_Your instructions_
Copy out the items word for word, from the line with "te asignará." up to and including the final line of the items. Leave the pictures out of your answer.

═════ Dataset entries ═════

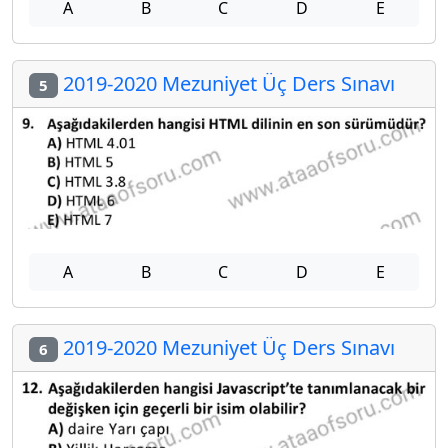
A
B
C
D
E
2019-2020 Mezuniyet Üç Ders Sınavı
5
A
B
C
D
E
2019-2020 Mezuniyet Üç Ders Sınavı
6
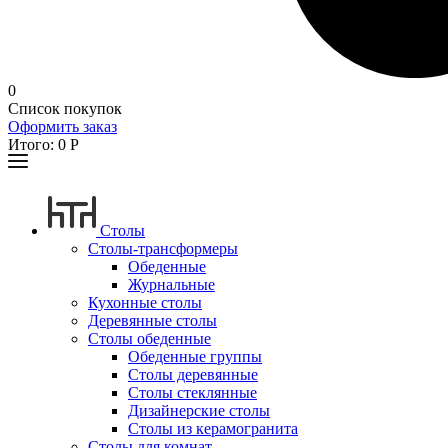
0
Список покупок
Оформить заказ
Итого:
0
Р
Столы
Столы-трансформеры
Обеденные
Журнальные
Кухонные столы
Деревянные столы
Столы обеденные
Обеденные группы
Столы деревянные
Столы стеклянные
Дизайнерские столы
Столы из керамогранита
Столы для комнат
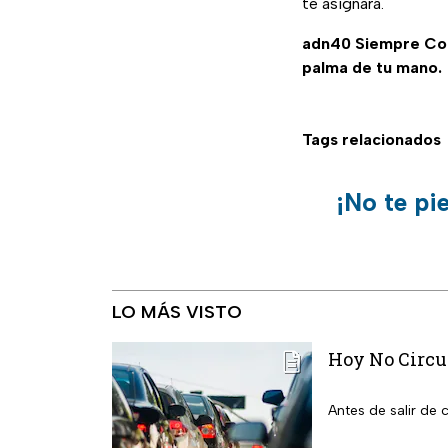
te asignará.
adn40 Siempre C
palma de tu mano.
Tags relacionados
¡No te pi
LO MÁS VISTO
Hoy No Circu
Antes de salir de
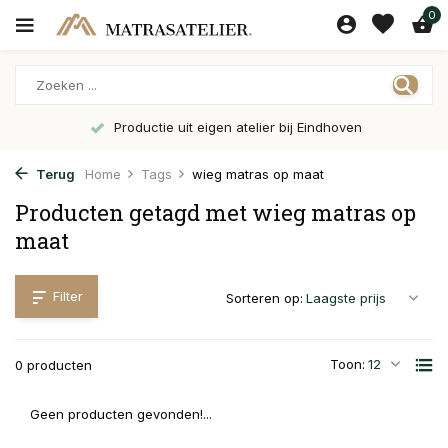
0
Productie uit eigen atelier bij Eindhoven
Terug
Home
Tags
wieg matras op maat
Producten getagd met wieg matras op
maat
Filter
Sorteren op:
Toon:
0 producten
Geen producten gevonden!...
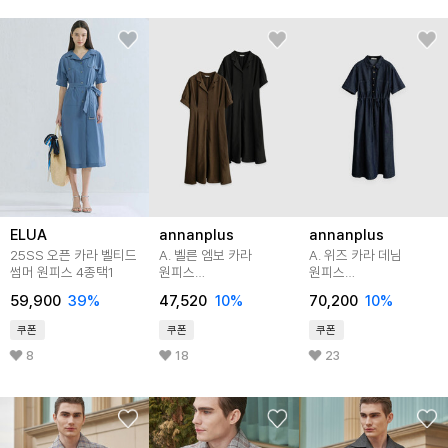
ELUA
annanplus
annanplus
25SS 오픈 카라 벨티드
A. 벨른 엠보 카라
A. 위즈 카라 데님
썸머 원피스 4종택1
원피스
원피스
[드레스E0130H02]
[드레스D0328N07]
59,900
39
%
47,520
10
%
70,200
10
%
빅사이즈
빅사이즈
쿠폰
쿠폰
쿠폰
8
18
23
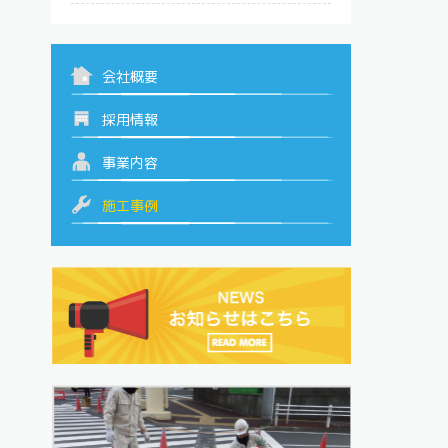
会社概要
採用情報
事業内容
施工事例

═════

_Solution to this exercise_
te asignará.
adn40 Siempre C
palma de tu mano.
Tags relacionados
¡No te pi
LO MÁS VISTO
Hoy No Circu
Antes de salir de
0
Productie uit eigen atelier bij Eindhoven
Terug
Home
Tags
wieg matras op maat
Producten getagd met wieg matras op
maat
Filter
Sorteren op:
Toon:
0 producten
Geen producten gevonden!...
ELUA
annanplus
annanplus
25SS 오픈 카라 벨티드
A. 벨른 엠보 카라
A. 위즈 카라 데님
썸머 원피스 4종택1
원피스
원피스
[드레스E0130H02]
[드레스D0328N07]
59,900
39
%
47,520
10
%
70,200
10
%
빅사이즈
빅사이즈
쿠폰
쿠폰
쿠폰
8
18
23
会社概要
採用情報
事業内容
施工事例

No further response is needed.